This problem is at the interface of matrix algebra and spectral graph theory.
Let $\mathbf{S}$ be a symmetric $n\times n$ matrix, with positive entries $S_{ij}\geq 0$, and $\mathbf{D} = \mathrm{diag}(\mathbf{S})$ denote the extracted diagonal of $\mathbf{S}$. This would typically be the signless Laplacian of a graph.

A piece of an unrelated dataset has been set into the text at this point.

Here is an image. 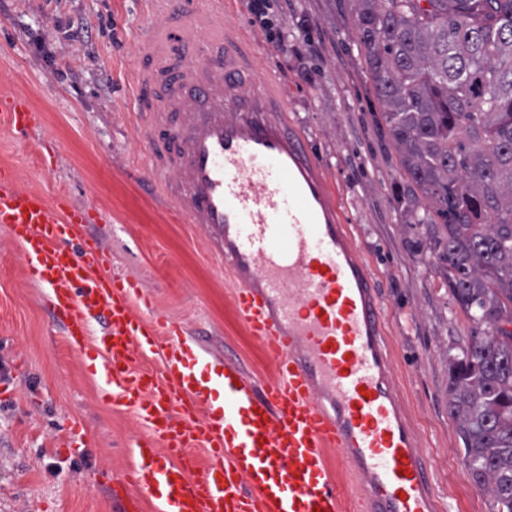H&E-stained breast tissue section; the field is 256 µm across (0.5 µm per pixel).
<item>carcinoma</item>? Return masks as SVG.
<instances>
[{"mask_svg":"<svg viewBox=\"0 0 512 512\" xmlns=\"http://www.w3.org/2000/svg\"><path fill=\"white\" fill-rule=\"evenodd\" d=\"M379 122L426 199L430 250L472 322L448 358V414L463 463L512 512V0H354Z\"/></svg>","mask_w":512,"mask_h":512,"instance_id":"carcinoma-1","label":"carcinoma"}]
</instances>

Let $\mathcal{E}(\mathbf{S}) = \left\{\mathbf{U} \in \mathcal{SO}(n) \; \left| \;\mathbf{S}' = \mathbf{U}^T \mathbf{SU}, \; S'_{ij} \geq 0, \; \mathbf{D}' = \mathrm{diag}(\mathbf{S}') = \mathbf{D}\right. \right\}.$
In other words, given a symmetric matrix $\mathbf{S}$ with positive entries, $\mathcal{E}(\mathbf{S})$ is the set of special orthogonal matrices $\mathbf{U} \in \mathcal{SO}(n)$ such that the orthogonal transform of $\mathbf{S}$,
$\mathbf{S}' = \mathbf{U}^T \mathbf{SU},$
has all positive elements $S'_{ij} \geq 0$, and has the same diagonal entries as $\mathbf{S}$
$\mathbf{D}' = \mathrm{diag}(\mathbf{S}') = \mathbf{D}$.

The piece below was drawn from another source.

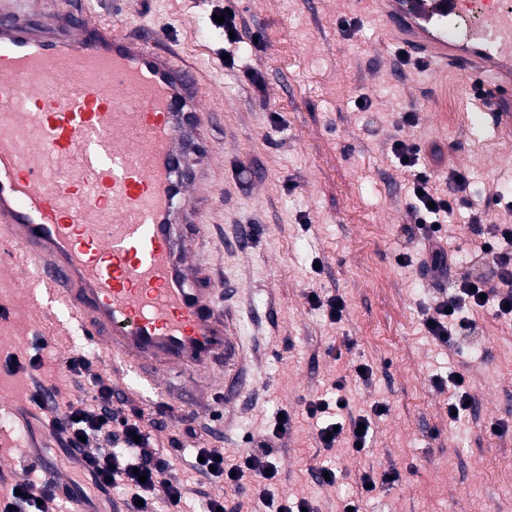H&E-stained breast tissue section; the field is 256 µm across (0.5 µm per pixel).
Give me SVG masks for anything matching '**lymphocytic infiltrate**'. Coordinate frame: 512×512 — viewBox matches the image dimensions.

Under which condition on $\mathbf{S}$ is the set $\mathcal{E}$ reduced to the singleton identity $\left\{\mathbf{I}_n\right\}$?
This would mean that the matrix $\mathbf{S}$ is entirely determined by any orthogonally similar form (and in particular, the diagonalized form, through the spectral theorem) and its diagonal entries.
Equivalently, under which conditions is a weighted graph entirely determined by the spectrum of its signless Laplacian and the degrees of its nodes?
For example, it would seem to me that having distinct node degrees for a connected weighted graph could be a lead.
Any ideas or related articles are welcome!